I’ve been managing digital projects for twelve years and during that time I estimate I have worked on 50-60 website builds. Of those sites I would confidently estimate that no more than 40-50% actually required a CMS. On several occasions I have delivered CMS training, logged back into the admin panel 6 months later and found the changes made by the site owners were in the single figures.
Why does this matter? Well, plugging in a CMS can be an unnecessary expense (in both time and commercial terms) when that time or money could be spent better elsewhere, for instance marketing the website you’ve just had built.
A CMS is not a silver bullet. It can be shaped to give you control over your content, but it can also be at the expense of design and if you have large team at a cost of time and training for that team. There are some fantastic CMS platforms out there, our preferred platforms at Cite are WordPress, Drupal and we’ve recently begun working with Craft.

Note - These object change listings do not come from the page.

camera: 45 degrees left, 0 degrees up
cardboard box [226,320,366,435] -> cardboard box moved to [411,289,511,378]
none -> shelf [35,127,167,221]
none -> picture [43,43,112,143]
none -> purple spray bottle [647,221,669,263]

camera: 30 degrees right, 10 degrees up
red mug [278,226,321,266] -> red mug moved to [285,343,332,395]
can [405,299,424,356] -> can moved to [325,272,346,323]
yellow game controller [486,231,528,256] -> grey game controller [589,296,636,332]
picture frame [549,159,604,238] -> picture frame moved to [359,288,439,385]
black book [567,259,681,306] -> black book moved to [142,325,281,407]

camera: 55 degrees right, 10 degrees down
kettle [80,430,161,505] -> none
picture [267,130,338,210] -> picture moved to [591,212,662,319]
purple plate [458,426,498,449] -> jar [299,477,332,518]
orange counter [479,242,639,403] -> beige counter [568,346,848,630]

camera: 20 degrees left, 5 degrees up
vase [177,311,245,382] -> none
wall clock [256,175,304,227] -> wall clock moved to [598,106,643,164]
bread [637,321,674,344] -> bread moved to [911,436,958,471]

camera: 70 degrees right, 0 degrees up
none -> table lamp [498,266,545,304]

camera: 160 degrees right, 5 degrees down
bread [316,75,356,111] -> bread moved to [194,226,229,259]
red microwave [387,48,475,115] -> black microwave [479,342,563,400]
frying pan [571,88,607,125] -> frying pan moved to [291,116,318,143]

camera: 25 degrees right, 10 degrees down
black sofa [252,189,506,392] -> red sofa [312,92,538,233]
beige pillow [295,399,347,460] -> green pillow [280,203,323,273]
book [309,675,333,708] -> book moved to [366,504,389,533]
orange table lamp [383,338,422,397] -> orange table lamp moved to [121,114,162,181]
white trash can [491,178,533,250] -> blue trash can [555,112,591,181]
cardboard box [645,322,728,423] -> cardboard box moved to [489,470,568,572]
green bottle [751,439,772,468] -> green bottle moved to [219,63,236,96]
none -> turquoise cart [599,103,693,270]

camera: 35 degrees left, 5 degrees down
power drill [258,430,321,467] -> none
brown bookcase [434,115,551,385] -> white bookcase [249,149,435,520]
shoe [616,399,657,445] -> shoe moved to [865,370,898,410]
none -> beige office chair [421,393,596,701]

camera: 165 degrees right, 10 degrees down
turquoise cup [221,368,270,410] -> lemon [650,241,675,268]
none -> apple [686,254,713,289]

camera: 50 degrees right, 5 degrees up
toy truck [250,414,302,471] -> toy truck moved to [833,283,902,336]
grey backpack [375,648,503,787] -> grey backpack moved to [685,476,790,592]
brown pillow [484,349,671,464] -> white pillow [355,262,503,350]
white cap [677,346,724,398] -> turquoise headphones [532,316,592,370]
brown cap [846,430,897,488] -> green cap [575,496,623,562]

These all come with huge advantages but can also add cost to a project.
So do you really need a CMS?
Three broad approaches to consider
- A full CMS site
- A hybrid site – parts of which are controllable via a CMS (for example a blog)
- A flat HTML site – no content controlled by CMS
Under what circumstances do you need a CMS?
- You have a site that will require weekly (or more frequent updates).
- You have a large team all of whom may contribute copy and need an approval process a large multi-site
- Installation with multiple languages
What about a hybrid solution?
Useful if you have one or two areas of the site you regularly update (for example a blog or press release section)
When don’t I need a CMS?
- If your content is unlikely to change on a regular basis
- You have a small site with little content
- You have very specific and very bespoke designs in mind
- You think you may wish to redesign again in the near future
If I don’t need a CMS what about updates?
If you don’t have a CMS then yes any changes will need to be undertaken by your development team and/or your incumbent agency. But if your content and design doesn’t change that often then the cost for this is unlikely to be high.
Don’t forget that if you do ask and receive a CMS, a significant part of the project cost will be setting up the CMS admin, training your team on how to use it and the development work to recreate the agreed designs with the CMS framework.
As with any agency worth its salt, we’re always happy to sit down with prospective and existing clients to discuss the right options. We’d encourage you to take a step back and ask if you really do need the CMS for some/all of your site?